• _Aim of the task_
Only one span of the listing below should come back. It runs from the line with "M794 215 804 218 800 226 791 222Z" through the line with "M522 108 747 191 848 227 1004 287", and each of its lines must be reproduced exactly.

• _Extracted data_
━━━━━━━━━━━━━━━━
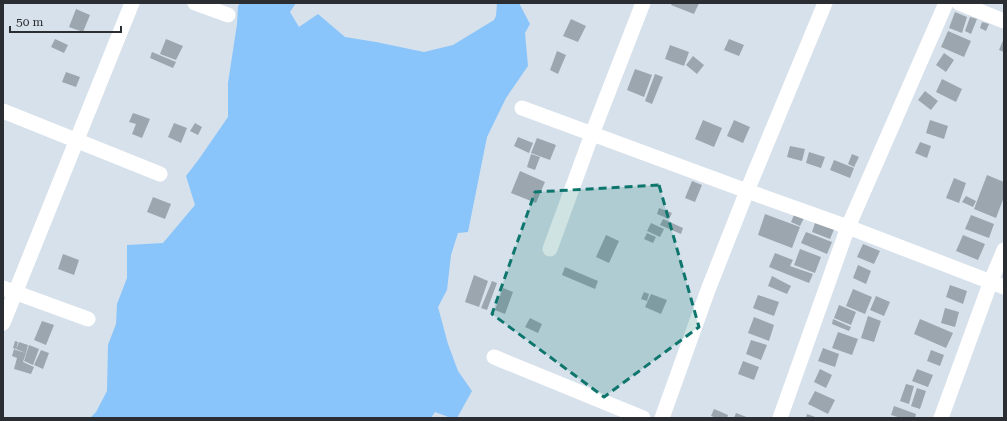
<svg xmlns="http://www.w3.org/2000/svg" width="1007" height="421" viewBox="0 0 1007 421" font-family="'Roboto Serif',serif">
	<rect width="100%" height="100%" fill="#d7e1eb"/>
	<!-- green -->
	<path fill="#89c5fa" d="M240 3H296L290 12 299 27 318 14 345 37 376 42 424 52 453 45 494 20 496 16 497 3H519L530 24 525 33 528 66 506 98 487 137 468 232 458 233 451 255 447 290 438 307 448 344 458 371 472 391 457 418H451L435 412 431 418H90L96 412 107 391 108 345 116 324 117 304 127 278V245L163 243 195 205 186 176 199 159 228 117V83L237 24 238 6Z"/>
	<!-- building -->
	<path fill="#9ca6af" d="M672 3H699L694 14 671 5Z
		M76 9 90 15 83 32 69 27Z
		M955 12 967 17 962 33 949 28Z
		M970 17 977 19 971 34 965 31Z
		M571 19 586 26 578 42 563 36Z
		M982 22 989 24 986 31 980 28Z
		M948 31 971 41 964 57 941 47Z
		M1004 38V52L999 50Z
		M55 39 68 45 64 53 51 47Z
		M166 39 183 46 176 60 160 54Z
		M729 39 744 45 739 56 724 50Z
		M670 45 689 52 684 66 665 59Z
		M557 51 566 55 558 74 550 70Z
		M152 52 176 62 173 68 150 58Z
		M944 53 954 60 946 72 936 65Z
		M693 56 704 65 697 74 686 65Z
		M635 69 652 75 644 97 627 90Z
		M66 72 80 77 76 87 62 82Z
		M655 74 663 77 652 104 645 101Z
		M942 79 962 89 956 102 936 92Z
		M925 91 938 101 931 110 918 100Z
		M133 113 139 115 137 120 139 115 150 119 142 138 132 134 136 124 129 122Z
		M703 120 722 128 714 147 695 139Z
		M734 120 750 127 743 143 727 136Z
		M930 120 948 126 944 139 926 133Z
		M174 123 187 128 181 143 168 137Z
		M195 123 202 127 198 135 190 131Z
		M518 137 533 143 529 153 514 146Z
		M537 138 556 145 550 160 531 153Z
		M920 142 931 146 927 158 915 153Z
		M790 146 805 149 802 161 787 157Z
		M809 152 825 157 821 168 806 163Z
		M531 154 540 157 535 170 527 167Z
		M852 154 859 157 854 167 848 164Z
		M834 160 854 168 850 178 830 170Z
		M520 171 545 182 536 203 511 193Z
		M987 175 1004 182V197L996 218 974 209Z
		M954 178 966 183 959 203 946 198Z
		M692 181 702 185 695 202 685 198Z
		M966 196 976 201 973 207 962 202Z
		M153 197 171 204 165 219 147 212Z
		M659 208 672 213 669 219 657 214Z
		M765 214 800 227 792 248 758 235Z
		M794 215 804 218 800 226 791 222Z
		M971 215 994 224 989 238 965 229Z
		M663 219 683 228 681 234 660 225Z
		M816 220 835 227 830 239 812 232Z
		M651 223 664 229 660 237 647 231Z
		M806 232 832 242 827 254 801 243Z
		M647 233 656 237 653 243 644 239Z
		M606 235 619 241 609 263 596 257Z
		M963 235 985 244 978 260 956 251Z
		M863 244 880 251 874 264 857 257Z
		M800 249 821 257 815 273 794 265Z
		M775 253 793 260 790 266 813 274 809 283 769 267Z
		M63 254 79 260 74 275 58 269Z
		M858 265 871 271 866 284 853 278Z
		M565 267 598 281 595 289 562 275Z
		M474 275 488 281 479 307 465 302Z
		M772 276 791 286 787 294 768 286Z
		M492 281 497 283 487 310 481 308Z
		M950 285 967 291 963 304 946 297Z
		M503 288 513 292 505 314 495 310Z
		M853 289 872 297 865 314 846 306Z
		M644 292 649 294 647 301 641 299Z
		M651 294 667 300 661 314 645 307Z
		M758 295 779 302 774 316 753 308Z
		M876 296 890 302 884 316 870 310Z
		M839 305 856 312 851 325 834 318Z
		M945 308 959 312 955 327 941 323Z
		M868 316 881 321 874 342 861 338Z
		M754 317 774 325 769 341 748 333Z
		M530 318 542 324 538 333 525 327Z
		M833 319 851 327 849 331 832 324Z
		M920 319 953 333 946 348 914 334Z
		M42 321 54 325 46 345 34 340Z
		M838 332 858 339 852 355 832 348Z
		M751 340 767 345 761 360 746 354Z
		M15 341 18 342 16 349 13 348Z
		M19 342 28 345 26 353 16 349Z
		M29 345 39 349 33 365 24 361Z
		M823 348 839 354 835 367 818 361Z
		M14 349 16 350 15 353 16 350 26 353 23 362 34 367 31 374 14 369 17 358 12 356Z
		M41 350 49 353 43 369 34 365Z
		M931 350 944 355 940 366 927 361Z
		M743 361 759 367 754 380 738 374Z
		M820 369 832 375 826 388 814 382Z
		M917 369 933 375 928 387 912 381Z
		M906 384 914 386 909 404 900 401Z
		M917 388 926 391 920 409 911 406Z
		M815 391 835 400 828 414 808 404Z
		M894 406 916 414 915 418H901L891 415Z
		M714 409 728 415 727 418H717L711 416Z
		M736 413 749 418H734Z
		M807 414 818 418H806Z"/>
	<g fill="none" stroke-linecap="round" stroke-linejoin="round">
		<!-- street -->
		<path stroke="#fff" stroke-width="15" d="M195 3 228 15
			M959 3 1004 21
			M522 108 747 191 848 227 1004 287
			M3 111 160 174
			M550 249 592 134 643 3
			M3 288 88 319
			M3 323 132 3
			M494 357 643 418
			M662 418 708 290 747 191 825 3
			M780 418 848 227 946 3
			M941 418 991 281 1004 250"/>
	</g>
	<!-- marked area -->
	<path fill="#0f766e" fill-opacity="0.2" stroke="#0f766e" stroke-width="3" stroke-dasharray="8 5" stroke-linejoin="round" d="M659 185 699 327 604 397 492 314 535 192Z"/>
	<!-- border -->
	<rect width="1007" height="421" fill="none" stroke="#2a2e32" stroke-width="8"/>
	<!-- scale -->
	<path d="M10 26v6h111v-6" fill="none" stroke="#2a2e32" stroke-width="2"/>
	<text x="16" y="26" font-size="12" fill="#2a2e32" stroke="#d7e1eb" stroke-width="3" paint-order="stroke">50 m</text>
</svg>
━━━━━━━━━━━━━━━━
• _Result for this exercise_
		M794 215 804 218 800 226 791 222Z
		M971 215 994 224 989 238 965 229Z
		M663 219 683 228 681 234 660 225Z
		M816 220 835 227 830 239 812 232Z
		M651 223 664 229 660 237 647 231Z
		M806 232 832 242 827 254 801 243Z
		M647 233 656 237 653 243 644 239Z
		M606 235 619 241 609 263 596 257Z
		M963 235 985 244 978 260 956 251Z
		M863 244 880 251 874 264 857 257Z
		M800 249 821 257 815 273 794 265Z
		M775 253 793 260 790 266 813 274 809 283 769 267Z
		M63 254 79 260 74 275 58 269Z
		M858 265 871 271 866 284 853 278Z
		M565 267 598 281 595 289 562 275Z
		M474 275 488 281 479 307 465 302Z
		M772 276 791 286 787 294 768 286Z
		M492 281 497 283 487 310 481 308Z
		M950 285 967 291 963 304 946 297Z
		M503 288 513 292 505 314 495 310Z
		M853 289 872 297 865 314 846 306Z
		M644 292 649 294 647 301 641 299Z
		M651 294 667 300 661 314 645 307Z
		M758 295 779 302 774 316 753 308Z
		M876 296 890 302 884 316 870 310Z
		M839 305 856 312 851 325 834 318Z
		M945 308 959 312 955 327 941 323Z
		M868 316 881 321 874 342 861 338Z
		M754 317 774 325 769 341 748 333Z
		M530 318 542 324 538 333 525 327Z
		M833 319 851 327 849 331 832 324Z
		M920 319 953 333 946 348 914 334Z
		M42 321 54 325 46 345 34 340Z
		M838 332 858 339 852 355 832 348Z
		M751 340 767 345 761 360 746 354Z
		M15 341 18 342 16 349 13 348Z
		M19 342 28 345 26 353 16 349Z
		M29 345 39 349 33 365 24 361Z
		M823 348 839 354 835 367 818 361Z
		M14 349 16 350 15 353 16 350 26 353 23 362 34 367 31 374 14 369 17 358 12 356Z
		M41 350 49 353 43 369 34 365Z
		M931 350 944 355 940 366 927 361Z
		M743 361 759 367 754 380 738 374Z
		M820 369 832 375 826 388 814 382Z
		M917 369 933 375 928 387 912 381Z
		M906 384 914 386 909 404 900 401Z
		M917 388 926 391 920 409 911 406Z
		M815 391 835 400 828 414 808 404Z
		M894 406 916 414 915 418H901L891 415Z
		M714 409 728 415 727 418H717L711 416Z
		M736 413 749 418H734Z
		M807 414 818 418H806Z"/>
	<g fill="none" stroke-linecap="round" stroke-linejoin="round">
		<!-- street -->
		<path stroke="#fff" stroke-width="15" d="M195 3 228 15
			M959 3 1004 21
			M522 108 747 191 848 227 1004 287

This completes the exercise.